* _What this task involves_
Can you copy out the forum discussion on the cost of guided mountain hunts in full, word for word?

There are a number of outfits in AK that have success rates on rams that approach 100%. Conflating success rates with geography is bad reasoning.100% of the stories I read about on forums of guided folks not getting their dall sheep due to lack of opportunity come from Alaska. I have a hard time understanding why anyone going guided for dalls would go to Alaska. Save up the extra $4K-5K and do it right the first time in the NWT or Yukon.
Go and do a DIY hunt for tahr/chamois in NZ. One of the worlds great mountain hunts for a fraction of the cost and no guide required.This is exactly where I am on the question cost for Canadian and Alaska hunts.
I am currently looking into a mountain hunt in Canada for either, Goat & Moose, or Dall Sheep & Caribou. For the same cost, I can go to Africa and do a Elephant/Cape Buffalo hunt,.... or a leopard hunt.
If not African, I could go on hunts for elk, mule deer and aoudad, and probably have a little money left over.
I really want to a mountain hunt in Canada, but I'm really questioning the relative values on these hunts. $30K+ for goat/moose or $45K+ for Dall/Caribou sure seems stretch the bang-for-your-buck proposition.
Well said@kipper09 thanks for sharing. while my profile pic on here is definitely salt in the wounds of the contributors of this thread, when i went on my hunt, two out of the four guys i met weren't successful. one guy couldn't handle the terrain and the weather, the other flat-out missed.
It's impossible to capture an image of this feeling in particular on social media, but it's really the only way to go into one of these hunts given all the commitments, financial and otherwise, that they require. i was lucky and saw a bunch of rams over the course of eight days but had yet to see one we could be sure was legal. i inReached my wife that night and told her "hey, this might not happen for me up but please, when i get home, don't say you're sorry or feel badly that i came home without a ram, i'm hunting until i pass out every day, having so much fun and nothing about this feels like a failure." if you go up there and keep feelings like those front of mind, you'll have one of the best hunts of your life.

* _Source material_
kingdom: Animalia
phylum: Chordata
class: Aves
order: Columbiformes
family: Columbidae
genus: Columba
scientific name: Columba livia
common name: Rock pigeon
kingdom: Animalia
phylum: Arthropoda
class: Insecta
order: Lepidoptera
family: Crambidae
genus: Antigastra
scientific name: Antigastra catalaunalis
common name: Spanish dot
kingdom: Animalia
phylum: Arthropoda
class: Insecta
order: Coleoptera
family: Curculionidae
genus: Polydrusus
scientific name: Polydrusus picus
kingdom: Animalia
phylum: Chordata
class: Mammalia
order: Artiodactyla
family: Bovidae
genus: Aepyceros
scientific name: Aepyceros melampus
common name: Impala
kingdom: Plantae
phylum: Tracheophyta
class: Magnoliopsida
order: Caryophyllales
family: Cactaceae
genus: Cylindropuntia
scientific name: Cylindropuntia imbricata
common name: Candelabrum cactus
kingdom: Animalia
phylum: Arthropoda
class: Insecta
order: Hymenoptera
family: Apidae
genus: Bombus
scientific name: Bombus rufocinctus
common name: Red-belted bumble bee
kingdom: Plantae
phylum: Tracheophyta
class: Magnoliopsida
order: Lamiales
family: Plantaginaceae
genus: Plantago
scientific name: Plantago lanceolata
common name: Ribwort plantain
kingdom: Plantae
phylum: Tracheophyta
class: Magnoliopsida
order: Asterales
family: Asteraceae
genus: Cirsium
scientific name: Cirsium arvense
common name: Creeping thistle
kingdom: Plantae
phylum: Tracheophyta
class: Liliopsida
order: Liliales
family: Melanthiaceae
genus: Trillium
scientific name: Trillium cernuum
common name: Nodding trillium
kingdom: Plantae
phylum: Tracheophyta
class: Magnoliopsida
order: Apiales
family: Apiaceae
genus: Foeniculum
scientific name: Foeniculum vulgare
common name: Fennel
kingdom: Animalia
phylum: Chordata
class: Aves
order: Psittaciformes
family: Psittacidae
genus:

* _Problem solution_
There are a number of outfits in AK that have success rates on rams that approach 100%. Conflating success rates with geography is bad reasoning.100% of the stories I read about on forums of guided folks not getting their dall sheep due to lack of opportunity come from Alaska. I have a hard time understanding why anyone going guided for dalls would go to Alaska. Save up the extra $4K-5K and do it right the first time in the NWT or Yukon.
Go and do a DIY hunt for tahr/chamois in NZ. One of the worlds great mountain hunts for a fraction of the cost and no guide required.This is exactly where I am on the question cost for Canadian and Alaska hunts.
I am currently looking into a mountain hunt in Canada for either, Goat & Moose, or Dall Sheep & Caribou. For the same cost, I can go to Africa and do a Elephant/Cape Buffalo hunt,.... or a leopard hunt.
If not African, I could go on hunts for elk, mule deer and aoudad, and probably have a little money left over.
I really want to a mountain hunt in Canada, but I'm really questioning the relative values on these hunts. $30K+ for goat/moose or $45K+ for Dall/Caribou sure seems stretch the bang-for-your-buck proposition.
Well said@kipper09 thanks for sharing. while my profile pic on here is definitely salt in the wounds of the contributors of this thread, when i went on my hunt, two out of the four guys i met weren't successful. one guy couldn't handle the terrain and the weather, the other flat-out missed.
It's impossible to capture an image of this feeling in particular on social media, but it's really the only way to go into one of these hunts given all the commitments, financial and otherwise, that they require. i was lucky and saw a bunch of rams over the course of eight days but had yet to see one we could be sure was legal. i inReached my wife that night and told her "hey, this might not happen for me up but please, when i get home, don't say you're sorry or feel badly that i came home without a ram, i'm hunting until i pass out every day, having so much fun and nothing about this feels like a failure." if you go up there and keep feelings like those front of mind, you'll have one of the best hunts of your life.